“Chimp” is a product of the 2014 spring semester I spent studying literary theory for my MFA in fiction at the University of Nevada, Las Vegas — a semester spent investigating language’s arbitrariness, its disconnection from the thing it wants to discuss, the unessential notion of language and meaning being irrevocably alienated from one another. During this semester of studying language’s relational matter of meaning-making, I became obsessed with watching a show on Netflix called Fatal Attractions, which documents nonfictional accounts of people who were mauled, sometimes fatally, by their exotic pets. Alongside a discussion of the fallacy of logocentrism, some type of innate and symbiotic relationship of meaning-making between word and idea, I watched humans eaten by their multiple pet Komodo dragons, attacked by their backyard panthers, and yes, turned on by their beloved chimps.
Thinking about language as a sign somehow always already detached from its signifier, I began to turn that analytic sense towards popular constructions of the animal and animality, how fundamental and invisible the need for ideas of the animal is to ideas of the human, how relational and arbitrary distinctions between the two seem. Humans are humans because they are not animals. Animals are as much because of the inverse, because they lack “humanity.”

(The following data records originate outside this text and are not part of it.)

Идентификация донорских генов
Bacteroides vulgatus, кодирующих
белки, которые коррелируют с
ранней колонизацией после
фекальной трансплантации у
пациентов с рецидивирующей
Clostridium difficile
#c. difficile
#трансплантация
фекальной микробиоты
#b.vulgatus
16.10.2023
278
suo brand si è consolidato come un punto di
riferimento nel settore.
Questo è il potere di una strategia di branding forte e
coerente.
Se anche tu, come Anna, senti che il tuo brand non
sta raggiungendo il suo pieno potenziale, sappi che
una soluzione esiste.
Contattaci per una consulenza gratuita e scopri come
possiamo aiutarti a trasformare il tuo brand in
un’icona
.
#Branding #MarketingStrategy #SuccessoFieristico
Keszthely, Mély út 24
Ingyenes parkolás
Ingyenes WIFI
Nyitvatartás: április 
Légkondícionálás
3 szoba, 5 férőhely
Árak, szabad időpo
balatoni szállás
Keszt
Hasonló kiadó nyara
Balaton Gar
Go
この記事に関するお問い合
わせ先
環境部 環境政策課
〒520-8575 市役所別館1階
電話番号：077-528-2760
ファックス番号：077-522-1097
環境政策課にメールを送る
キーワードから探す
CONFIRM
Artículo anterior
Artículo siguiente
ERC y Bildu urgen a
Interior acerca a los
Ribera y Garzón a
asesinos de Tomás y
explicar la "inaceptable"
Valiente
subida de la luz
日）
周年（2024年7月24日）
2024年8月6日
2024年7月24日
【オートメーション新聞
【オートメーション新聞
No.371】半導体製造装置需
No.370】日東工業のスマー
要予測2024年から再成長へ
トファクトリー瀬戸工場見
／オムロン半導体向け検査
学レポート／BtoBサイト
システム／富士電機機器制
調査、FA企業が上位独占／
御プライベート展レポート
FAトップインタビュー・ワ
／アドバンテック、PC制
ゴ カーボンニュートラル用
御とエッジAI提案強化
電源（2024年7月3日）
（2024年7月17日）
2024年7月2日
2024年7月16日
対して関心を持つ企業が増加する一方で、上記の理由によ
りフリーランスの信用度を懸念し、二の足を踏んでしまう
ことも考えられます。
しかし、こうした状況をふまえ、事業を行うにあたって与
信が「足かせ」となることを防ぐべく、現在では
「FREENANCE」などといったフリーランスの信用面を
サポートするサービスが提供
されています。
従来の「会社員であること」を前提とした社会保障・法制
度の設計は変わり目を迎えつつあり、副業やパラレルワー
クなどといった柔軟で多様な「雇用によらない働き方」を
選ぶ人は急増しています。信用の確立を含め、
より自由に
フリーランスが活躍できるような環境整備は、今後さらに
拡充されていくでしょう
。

As a gal who has always been fascinated by the grotesque, the Gothic, and the places where those points intersect, I became transfixed when I first watched the episode of Fatal Attractions focused on chimpanzee owners and their subsequent maulings. I watched it three times in one weekend. I was most compelled by the 2009 story of Sandra Herold and her chimpanzee, Travis, who mauled her friend, Charla Nash, after fourteen years spent as a member of Sandra’s Connecticut family. I began thinking about the possibilities resident in a fictionalized Travis, an animal that could question and interrogate his own animality, not only question and interrogate but resist the ways in which animality constructs humanity. Furthermore, I wanted to place this fictionalized Travis very firmly within the realm of the abject, attempting to both disgust and implicate reader. I aim to mobilize Travis’ fictionalized gaze, to cause it to move off the page and meet the eyes of the reader.